I remember that. I remember believing that I might very well become famous, find the perfect relationship completely devoid of problems, change the world for the better and travel to every country in the world and, oh, maybe win the lottery or something. I think I believed it all through college. And in college, as it was ending, as it was slipping away like the memories in Eternal Sunshine, we made promises to each other that we would all go in for a ranch in Montana that we’d split 10 ways and all live there and have babies together and write and think and party and watch the sunrise. And it’s not that I wish that’s what I were doing, not most of the time anyway, but I wish it were possible to go through life without splintering your heart into a million pieces and necessarily blunting some of them so that you don’t feel the pain of ordinariness, and of obligation, so harshly. Should I tell Gorby to enjoy college because soon enough he’ll have to start choosing which of his loves to indulge and have to suffer the splintering of friends to the four corners of the globe (if that’s a contradiction in terms, why does it happen so easily?)? Should I tell him to enjoy high school because it’s the last time all the people who are most important to you are within 20 miles of you at all times? Should I tell him he’s embarking on the last four years of his life that are reserved for his own self-discovery? Or refrain from depressing old-person-speak and hope that he just doesn’t discover it for himself too late? Aggh. This is what comes, my friends, of being 26. This second quarter of a century is a doozy.
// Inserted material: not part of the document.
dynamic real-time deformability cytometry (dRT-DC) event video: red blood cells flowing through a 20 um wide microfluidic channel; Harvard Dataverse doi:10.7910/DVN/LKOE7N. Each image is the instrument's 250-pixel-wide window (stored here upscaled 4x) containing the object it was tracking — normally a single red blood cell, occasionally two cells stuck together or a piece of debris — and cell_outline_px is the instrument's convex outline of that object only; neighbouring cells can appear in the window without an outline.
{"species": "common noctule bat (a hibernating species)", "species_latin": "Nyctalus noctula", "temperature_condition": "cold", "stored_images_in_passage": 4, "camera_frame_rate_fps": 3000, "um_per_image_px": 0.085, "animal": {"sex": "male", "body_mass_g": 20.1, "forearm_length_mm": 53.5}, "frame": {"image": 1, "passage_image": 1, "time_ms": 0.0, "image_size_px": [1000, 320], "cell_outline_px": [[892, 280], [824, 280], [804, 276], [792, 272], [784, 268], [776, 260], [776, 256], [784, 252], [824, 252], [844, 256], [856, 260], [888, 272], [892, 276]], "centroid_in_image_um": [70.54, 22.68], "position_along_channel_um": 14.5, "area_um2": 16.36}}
When I was 17, I wanted to act. I wanted to go to college, demostrate my laudable intelligence to all the world, and then act anyway—be the next Jodie Foster, Claire Danes. Have a funky apartment in the Village and only go to LA when I had to; my real passion was for off-Broadway. I yearned to love myself enough to think that others would love me, to be wanted, to have relationships to write novels about in one’s old age (not journals—novels). I wanted to be skinny. I wanted to be memorable without being slutty, edgy without being a poser, I wanted to travel, to dance, to have it all. But that was just my so-called life. This is my real one.

Reading The Odyssey and Oedipus, the question of prophecies, self-fulfilling and otherwise, is bound to come up. We’ve discussed whether we would want to know what was in store for us, if we had five minutes with Teiresias. And although for some reason the notion of prophecy is quite romantic, I’ve never bought in. Inevitability is so…ordinary. I’d much prefer a version of destiny in which I shape the events, even if that means that I am to blame for them not turning out exactly as I want. I’d rather have five minutes with Doris Day, to lull me with the comfort that whatever will be, will be.
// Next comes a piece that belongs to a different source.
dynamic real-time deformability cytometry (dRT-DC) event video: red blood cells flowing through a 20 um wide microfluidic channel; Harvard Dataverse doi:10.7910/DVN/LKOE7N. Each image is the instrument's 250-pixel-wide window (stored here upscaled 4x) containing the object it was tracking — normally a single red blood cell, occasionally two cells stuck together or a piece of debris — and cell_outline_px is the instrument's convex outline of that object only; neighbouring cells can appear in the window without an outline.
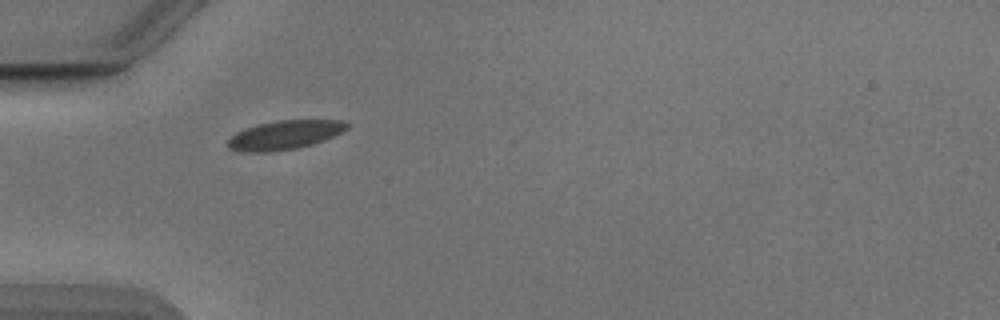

I was asked by a student last week whether I actually like teaching. I still feel guilty that she had to ask. My answer was long-winded, with a bunch of yes-buts: yes, it’s incredibly rewarding, but also incredibly exhausting, draining, work-intensive. Yes, but I never envisioned that this is what I would do. Yes, but I would like it better if I didn’t have to get up early (although nor would I want to stay later than I do). And although I don’t lie, I feel quite uncomfortable telling kids that this was not something I aspired to. I don’t want them to think I don’t want to be there with them, and I don’t want them to think that teaching is not something to be aspired to. I don’t want them to worry that they won’t achieve their dreams, and most of all I don’t want them to see me as someone who hasn’t. Partly because of pride. But partly because it’s more complicated than it was back when our biggest fear was to be ordinary. A substitution of dreams is not the same as their squashing. Taking the good with the bad is not a compromise; it’s the way life is. And 26, though it rounds up to 30 (so did 25, for that matter, but that seems so arbitrary), is not too old to still do some of the things you always hoped you might. I lived to write another day. Anything’s possible.

2 comments:

Unknown said...

So, I pretty much miss you a lot. A lot, a lot. I'm still working on a way to get to L.A. Skybus looks promising.

You inspire me.

Alexis

MJ Athens said...

Ordinary. That's the last thing I think of when I think of you.